Dual-Graph Multi-Agent Reinforcement Learning for Handover Optimization

Matteo Salvatori,Filippo Vannella,Sebastian Macaluso,Stylianos E. Trevlakis,Carlos Segura Perales,José Suarez-Varela,Alexandros-Apostolos A. Boulogeorgos,Ioannis Arapakis

HandOver (HO) control in cellular networks is governed by a set of HO control parameters that are traditionally configured through rule-based heuristics. A key parameter for HO optimization is the Cell Individual Offset (CIO), defined for each pair of neighboring cells and used to bias HO triggering decisions. At network scale, tuning CIOs becomes a tightly coupled problem: small changes can redirect mobility flows across multiple neighbors, and static rules often degrade under non-stationary traffic and mobility. We exploit the pairwise structure of CIOs by formulating HO optimization as a Decentralized Partially Observable Markov Decision Process (Dec-POMDP) on the network's dual graph. In this representation, each agent controls a neighbor-pair CIO and observes Key Performance Indicators (KPIs) aggregated over its local dual-graph neighborhood, enabling scalable decentralized decisions while preserving graph locality. Building on this formulation, we propose TD3-D-MA, a discrete Multi-Agent Reinforcement Learning (MARL) variant of the TD3 algorithm with a shared-parameter Graph Neural Network (GNN) actor operating on the dual graph and region-wise double critics for training, improving credit assignment in dense deployments. We evaluate TD3-D-MA in an ns-3 system-level simulator configured with real-world network operator parameters across heterogeneous traffic regimes and network topologies. Results show that TD3-D-MA improves network throughput over standard HO heuristics and centralized RL baselines, and generalizes robustly under topology and traffic shifts.

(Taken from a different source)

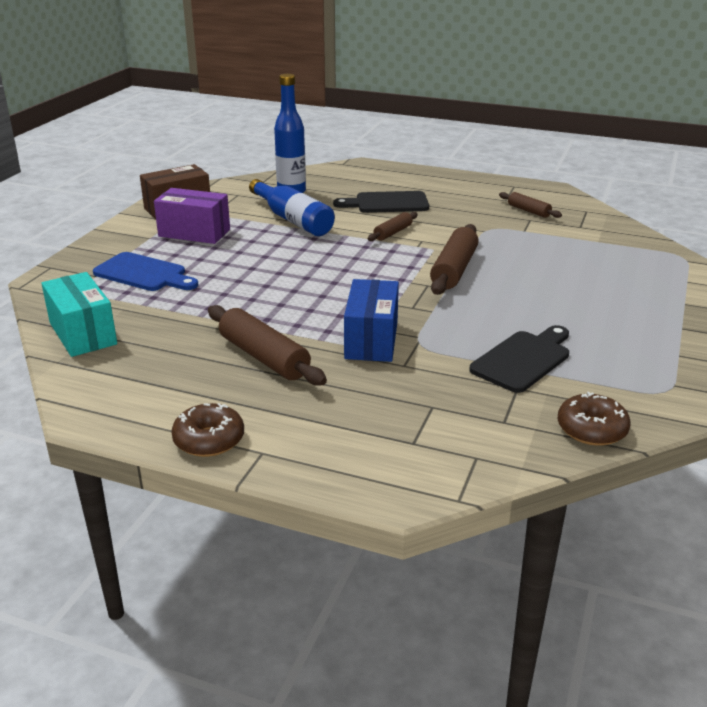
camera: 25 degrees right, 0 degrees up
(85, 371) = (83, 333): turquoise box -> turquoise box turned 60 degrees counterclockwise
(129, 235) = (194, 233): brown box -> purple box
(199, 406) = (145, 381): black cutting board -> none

翻译：蜂窝网络中的切换控制由一组传统上通过基于规则的启发式方法配置的切换控制参数管理。切换优化的一个关键参数是小区个体偏移（CIO），该参数为每对相邻小区定义，并用于偏置切换触发决策。在网络规模下，调整CIO成为一个紧密耦合的问题：微小的变化可能将移动流重定向到多个相邻小区，而静态规则在非平稳流量和移动性条件下通常性能下降。我们利用CIO的成对结构，将切换优化建模为网络对偶图上的分散式部分可观测马尔可夫决策过程（Dec-POMDP）。在该表示中，每个智能体控制一对相邻小区的CIO，并观测其局部对偶图邻域内聚合的关键性能指标（KPI），从而在保持图局部性的同时实现可扩展的分散决策。基于此框架，我们提出TD3-D-MA算法，这是一种TD3算法的离散多智能体强化学习变体，采用在对偶图上运行的共享参数图神经网络（GNN）演员网络以及用于训练的区域对偶评论家网络，从而改善密集部署场景下的信用分配。我们在配置了真实网络运营商参数的ns-3系统级模拟器中，在异构流量模式和网络拓扑下评估了TD3-D-MA。结果表明，与标准切换启发式方法和集中式强化学习基线相比，TD3-D-MA提升了网络吞吐量，并在拓扑和流量变化下展现出鲁棒的泛化能力。